I have become a writer because my stories are no longer boring. When you read them it doesn't look like a third grader wrote it, and I have learned how to come up with new ideas easier.
I have become a writer because it brings me peace when I hear the soft sound of pencil on paper. Writing makes me feel better, and I just love it!
I have become a writer because I had great encouragement from my teacher. I have become a writer because it felt right when my words hit the paper and it sounded better there than coming out of my mouth. I write because it helps me see who I really am.
I have become a writer because my teacher inspired me to write the best I can.
I have become a writer because it is in my blood. I write without pause and I can't stop myself sometimes.
I have become a writer because I feel the need to. It makes me feel better and whatever I do with what I write is up to me. I can burn it so no one ever sees. I can share it with the world. Or I can save it to look back on. This year I have become a writer because it makes me…me.

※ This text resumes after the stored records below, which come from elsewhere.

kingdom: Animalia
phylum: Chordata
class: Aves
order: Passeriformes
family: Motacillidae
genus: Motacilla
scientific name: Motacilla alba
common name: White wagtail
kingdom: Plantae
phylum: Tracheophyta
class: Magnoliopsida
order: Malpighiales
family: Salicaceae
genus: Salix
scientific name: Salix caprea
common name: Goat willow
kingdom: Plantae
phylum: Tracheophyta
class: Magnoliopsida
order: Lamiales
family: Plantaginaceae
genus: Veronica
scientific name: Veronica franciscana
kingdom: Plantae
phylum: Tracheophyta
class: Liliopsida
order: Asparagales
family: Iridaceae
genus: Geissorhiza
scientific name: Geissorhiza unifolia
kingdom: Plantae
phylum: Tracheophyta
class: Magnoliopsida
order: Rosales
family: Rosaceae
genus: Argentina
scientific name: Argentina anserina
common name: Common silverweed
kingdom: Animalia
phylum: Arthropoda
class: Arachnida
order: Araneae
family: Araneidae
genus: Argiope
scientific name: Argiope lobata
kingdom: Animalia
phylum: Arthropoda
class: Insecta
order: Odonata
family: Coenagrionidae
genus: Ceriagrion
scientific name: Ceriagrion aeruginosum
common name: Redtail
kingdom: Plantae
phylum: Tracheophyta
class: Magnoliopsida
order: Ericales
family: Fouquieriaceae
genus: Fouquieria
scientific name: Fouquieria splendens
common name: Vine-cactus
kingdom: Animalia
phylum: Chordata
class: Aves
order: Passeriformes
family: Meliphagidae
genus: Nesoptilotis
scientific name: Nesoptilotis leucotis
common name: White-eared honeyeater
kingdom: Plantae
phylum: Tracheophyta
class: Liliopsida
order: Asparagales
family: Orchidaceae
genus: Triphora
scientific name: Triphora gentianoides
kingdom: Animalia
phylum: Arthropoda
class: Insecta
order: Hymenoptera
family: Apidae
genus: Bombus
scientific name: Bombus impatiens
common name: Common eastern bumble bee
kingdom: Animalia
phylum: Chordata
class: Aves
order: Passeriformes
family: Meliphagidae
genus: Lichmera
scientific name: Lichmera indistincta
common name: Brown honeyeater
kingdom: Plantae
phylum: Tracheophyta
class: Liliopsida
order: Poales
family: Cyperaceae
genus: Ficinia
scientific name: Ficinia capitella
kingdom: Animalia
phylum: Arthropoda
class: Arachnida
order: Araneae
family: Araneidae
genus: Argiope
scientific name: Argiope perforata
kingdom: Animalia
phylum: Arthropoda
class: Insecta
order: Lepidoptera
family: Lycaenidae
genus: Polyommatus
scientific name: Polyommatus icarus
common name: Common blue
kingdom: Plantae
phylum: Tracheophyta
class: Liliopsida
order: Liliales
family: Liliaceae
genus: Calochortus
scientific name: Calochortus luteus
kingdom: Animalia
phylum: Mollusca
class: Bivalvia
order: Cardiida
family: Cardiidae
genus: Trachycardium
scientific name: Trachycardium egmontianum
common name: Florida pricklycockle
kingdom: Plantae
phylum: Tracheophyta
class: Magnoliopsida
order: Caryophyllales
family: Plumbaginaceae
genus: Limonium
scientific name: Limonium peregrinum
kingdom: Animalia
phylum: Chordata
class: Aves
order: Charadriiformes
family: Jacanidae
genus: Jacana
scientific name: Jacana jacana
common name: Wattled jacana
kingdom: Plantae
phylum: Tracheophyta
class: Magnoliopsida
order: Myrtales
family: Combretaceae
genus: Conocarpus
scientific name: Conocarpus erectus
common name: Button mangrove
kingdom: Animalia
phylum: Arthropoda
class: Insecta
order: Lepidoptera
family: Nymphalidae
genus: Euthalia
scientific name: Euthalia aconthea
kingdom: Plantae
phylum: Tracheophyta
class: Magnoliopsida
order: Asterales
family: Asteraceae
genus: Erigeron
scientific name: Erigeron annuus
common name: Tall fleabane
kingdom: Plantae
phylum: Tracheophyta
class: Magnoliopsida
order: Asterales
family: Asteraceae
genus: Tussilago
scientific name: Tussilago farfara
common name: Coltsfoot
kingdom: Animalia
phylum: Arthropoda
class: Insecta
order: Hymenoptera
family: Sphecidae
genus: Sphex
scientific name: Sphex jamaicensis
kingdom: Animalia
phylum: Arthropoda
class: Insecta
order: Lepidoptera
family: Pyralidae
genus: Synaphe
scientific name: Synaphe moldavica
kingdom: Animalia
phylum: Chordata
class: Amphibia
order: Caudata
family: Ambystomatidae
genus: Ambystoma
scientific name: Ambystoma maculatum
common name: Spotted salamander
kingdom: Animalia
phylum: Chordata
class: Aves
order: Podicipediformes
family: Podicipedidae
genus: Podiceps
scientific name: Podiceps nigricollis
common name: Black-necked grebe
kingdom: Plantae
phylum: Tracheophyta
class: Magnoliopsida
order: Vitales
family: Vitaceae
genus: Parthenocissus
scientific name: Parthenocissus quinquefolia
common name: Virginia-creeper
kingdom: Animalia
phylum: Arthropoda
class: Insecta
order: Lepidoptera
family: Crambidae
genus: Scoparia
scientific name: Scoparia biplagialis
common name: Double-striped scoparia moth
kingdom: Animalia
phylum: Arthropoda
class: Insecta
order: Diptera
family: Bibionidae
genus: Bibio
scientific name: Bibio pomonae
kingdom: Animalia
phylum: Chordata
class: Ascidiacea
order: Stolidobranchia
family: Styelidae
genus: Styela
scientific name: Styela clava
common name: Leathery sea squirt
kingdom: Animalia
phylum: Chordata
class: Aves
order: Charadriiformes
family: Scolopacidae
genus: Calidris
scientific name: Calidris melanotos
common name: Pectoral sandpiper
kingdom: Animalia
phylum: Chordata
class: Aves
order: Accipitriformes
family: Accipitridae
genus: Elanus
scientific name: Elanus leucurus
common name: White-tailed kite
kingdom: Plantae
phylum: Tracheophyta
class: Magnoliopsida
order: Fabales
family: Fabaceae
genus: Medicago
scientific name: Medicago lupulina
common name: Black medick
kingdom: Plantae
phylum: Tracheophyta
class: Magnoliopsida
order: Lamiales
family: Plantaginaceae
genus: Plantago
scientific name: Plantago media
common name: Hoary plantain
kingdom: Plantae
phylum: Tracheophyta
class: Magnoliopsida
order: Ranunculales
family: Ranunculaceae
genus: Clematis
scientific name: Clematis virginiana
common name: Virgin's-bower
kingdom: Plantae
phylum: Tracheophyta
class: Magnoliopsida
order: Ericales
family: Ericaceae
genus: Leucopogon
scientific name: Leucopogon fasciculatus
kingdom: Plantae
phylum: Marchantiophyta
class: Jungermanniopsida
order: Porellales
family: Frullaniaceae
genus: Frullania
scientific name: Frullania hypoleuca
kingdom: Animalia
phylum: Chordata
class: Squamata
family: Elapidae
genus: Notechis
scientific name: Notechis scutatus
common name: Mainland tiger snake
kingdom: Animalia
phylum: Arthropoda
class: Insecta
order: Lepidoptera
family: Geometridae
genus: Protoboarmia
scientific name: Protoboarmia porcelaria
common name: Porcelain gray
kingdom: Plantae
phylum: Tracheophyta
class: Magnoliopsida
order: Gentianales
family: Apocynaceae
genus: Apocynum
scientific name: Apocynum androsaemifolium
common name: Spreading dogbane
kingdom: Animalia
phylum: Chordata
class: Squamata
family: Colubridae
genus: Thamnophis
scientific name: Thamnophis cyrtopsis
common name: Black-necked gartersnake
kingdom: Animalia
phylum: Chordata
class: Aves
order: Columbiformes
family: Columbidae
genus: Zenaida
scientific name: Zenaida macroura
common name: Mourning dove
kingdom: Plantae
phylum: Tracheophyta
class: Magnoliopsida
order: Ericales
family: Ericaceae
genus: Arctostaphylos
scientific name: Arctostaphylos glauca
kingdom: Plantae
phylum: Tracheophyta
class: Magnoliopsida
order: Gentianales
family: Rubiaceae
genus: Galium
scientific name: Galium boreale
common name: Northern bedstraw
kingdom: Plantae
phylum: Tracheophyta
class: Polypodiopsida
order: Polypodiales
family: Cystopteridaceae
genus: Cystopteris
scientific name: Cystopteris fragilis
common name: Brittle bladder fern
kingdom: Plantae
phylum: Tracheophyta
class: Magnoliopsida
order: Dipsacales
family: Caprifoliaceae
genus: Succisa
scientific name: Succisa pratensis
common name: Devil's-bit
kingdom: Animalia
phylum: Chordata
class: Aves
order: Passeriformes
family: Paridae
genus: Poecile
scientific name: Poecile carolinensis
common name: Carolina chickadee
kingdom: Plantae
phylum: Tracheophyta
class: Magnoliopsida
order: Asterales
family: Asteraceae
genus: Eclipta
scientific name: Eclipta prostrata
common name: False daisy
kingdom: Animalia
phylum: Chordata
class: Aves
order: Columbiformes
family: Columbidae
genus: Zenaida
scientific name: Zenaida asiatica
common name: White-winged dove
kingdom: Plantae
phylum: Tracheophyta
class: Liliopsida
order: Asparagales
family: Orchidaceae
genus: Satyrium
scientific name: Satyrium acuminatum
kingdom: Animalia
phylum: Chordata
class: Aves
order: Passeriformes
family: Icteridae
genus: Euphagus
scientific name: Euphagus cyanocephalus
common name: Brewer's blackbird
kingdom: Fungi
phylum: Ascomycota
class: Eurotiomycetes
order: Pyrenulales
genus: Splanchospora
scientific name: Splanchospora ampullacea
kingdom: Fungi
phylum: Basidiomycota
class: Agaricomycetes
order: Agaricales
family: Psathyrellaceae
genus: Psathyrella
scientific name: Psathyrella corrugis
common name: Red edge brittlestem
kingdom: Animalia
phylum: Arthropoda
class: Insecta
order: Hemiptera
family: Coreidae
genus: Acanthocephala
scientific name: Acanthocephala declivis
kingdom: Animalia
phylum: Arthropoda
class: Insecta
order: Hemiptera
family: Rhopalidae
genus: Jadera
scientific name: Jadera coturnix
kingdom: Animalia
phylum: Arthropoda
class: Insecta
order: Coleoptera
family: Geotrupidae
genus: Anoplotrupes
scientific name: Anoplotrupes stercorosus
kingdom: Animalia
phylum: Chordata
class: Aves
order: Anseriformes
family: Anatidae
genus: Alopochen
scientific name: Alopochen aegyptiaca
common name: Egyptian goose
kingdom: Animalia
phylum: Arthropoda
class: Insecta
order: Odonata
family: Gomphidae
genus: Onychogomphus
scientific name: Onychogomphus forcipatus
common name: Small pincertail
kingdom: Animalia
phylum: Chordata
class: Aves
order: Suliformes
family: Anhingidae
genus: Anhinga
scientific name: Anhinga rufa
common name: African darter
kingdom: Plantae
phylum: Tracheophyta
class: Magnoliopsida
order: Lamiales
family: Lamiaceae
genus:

I have become a writer because it helps me be an overall better person not having unwanted emotions or troubles floating around inside of me.
I have become a writer because I submerged myself into the world of writing and the art of poetry and came out on the other side as a fresh, new man with a different view on writing.
I have become a writer because I no longer dread writing in my notebook. I can pick it up, open it, and just start writing without even thinking.
I have become a writer because I no longer look at it as an assignment, but something to do for fun. I have learned I enjoy writing more now than what I ever had before.
I have become a writer because I have graduated from just drawing letters. This past school year has helped me learn how to write for fun, not just be forced. I've also learned that it's okay to not write a masterpiece each time I pick up a pencil.
I have become a writer because I've become something better than myself through my writing.